What you need to do | Write out the entire Marketing BS episode page word for word.

Excerpt |
--- --- ---
Why marketing to employees matters — Ed Nevraumont // Marketing BS

In this second episode, Ed talks about employee advocacy and employees as a marketing channel, having employees to do a sales function for recruiting more employees rather than marketing one. Ed also discussed how it hasn’t been a high priority for organization before but now, since we are becoming a more tech-driven society, it cannot just sit in HR.
About the speaker

Ed Nevraumont

Marketing BS

 - Marketing BS

Edward has focused his career on helping companies grow. He is now a senior advisor with Warburg Pincus helping scale companies across their portfolio. He provides similar services to a select group of non-Warburg companies. His book, Marketing BS is being released this fall with Lioncrest.
--- --- ---
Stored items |
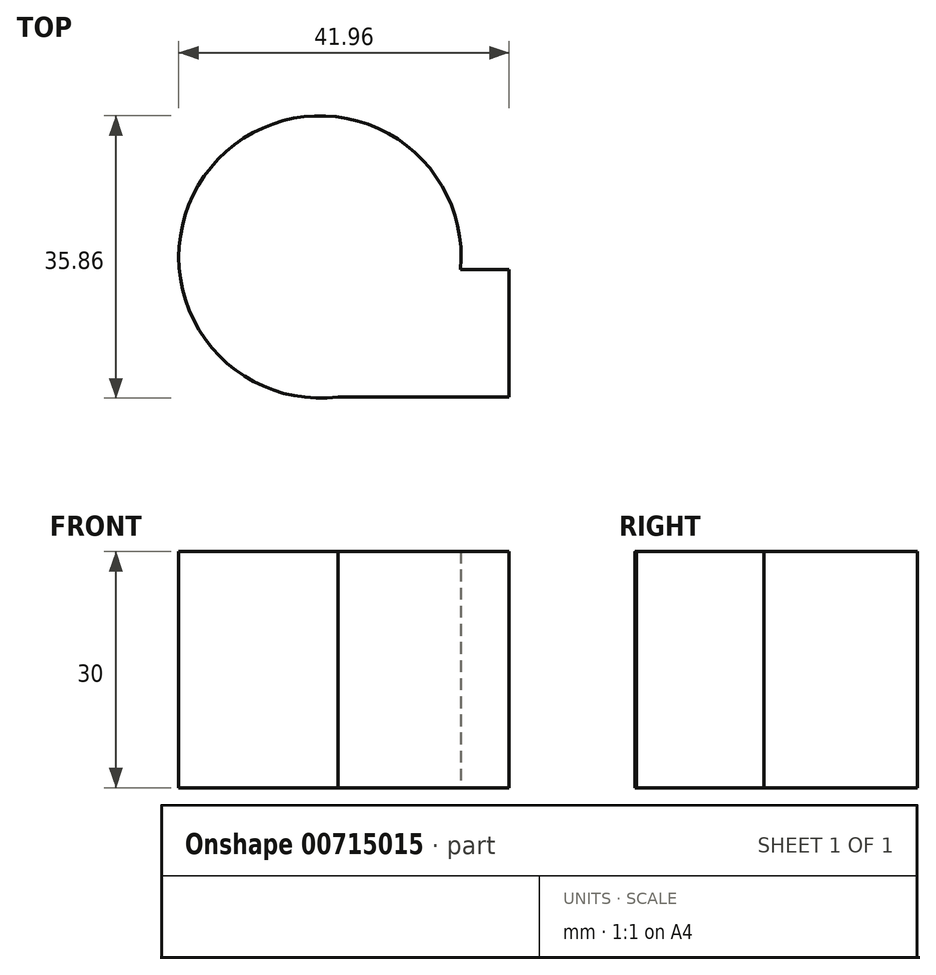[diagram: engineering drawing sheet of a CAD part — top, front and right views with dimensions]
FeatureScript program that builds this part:
annotation { "Feature Type Name" : "Feature", "Feature Type Description" : "" }
export const myFeature = defineFeature(function(context is Context, id is Id, definition is map)
    precondition{}
    {
        {
            var Q0;
            Q0=qCreatedBy(makeId("Top.planeOp"),FACE);
            var sketch = newSketch(context, id + "F0", { "sketchPlane" : qUnion([Q0])});
            skLineSegment(sketch, "E0.bottom", {"start": v(-31.12, 24.11) * mm, "end": v(50.55, 24.11) * mm});
            skLineSegment(sketch, "E0.top", {"start": v(-31.12, -36.94) * mm, "end": v(50.55, -36.94) * mm});
            skLineSegment(sketch, "E0.left", {"start": v(-31.12, 24.11) * mm, "end": v(-31.12, -36.94) * mm});
            skLineSegment(sketch, "E0.right", {"start": v(50.55, 24.11) * mm, "end": v(50.55, -36.94) * mm});
            skLineSegment(sketch, "E1.bottom", {"start": v(0, -1.6) * mm, "end": v(24.03, -1.6) * mm});
            skLineSegment(sketch, "E1.top", {"start": v(0, -17.78) * mm, "end": v(24.03, -17.78) * mm});
            skLineSegment(sketch, "E1.left", {"start": v(0, -1.6) * mm, "end": v(0, -17.78) * mm});
            skLineSegment(sketch, "E1.right", {"start": v(24.03, -1.6) * mm, "end": v(24.03, -17.78) * mm});
            skCircle(sketch, "E2", {"center": v(0, 0) * mm, "radius": 17.93 * mm});
            skSolve(sketch);
        }
        {
            var Q0;
            {var subQ0=sQuery(id+"F0.wireOp",EDGE,"E1.left");Q0=makeQuery(id+"F0.imprint","IMPRINT",FACE,{"disambiguationData":[TD([[makeQuery(id+"F0.imprint","IMPRINT",EDGE,{"derivedFrom":subQ0}),1.0]])]});}
            var Q1;
            {var subQ0=sQuery(id+"F0.wireOp",EDGE,"E1.right");Q1=makeQuery(id+"F0.imprint","IMPRINT",FACE,{"disambiguationData":[TD([[makeQuery(id+"F0.imprint","IMPRINT",EDGE,{"derivedFrom":subQ0}),-1.0]])]});}
            var Q2;
            {var subQ0=sQuery(id+"F0.wireOp",EDGE,"E1.left");Q2=makeQuery(id+"F0.imprint","IMPRINT",FACE,{"disambiguationData":[TD([[makeQuery(id+"F0.imprint","IMPRINT",EDGE,{"derivedFrom":subQ0}),-1.0]])]});}
            extrude(context, id + "F1", {"entities" : qUnion([Q0, Q1, Q2]), "depth" : 30 * mm, "offsetDistance" : 25.4 * mm});
        }
    });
--- --- ---
Finished exercise |
Why marketing to employees matters — Ed Nevraumont // Marketing BS

In this second episode, Ed talks about employee advocacy and employees as a marketing channel, having employees to do a sales function for recruiting more employees rather than marketing one. Ed also discussed how it hasn’t been a high priority for organization before but now, since we are becoming a more tech-driven society, it cannot just sit in HR.
About the speaker

Ed Nevraumont

Marketing BS

 - Marketing BS

Edward has focused his career on helping companies grow. He is now a senior advisor with Warburg Pincus helping scale companies across their portfolio. He provides similar services to a select group of non-Warburg companies. His book, Marketing BS is being released this fall with Lioncrest.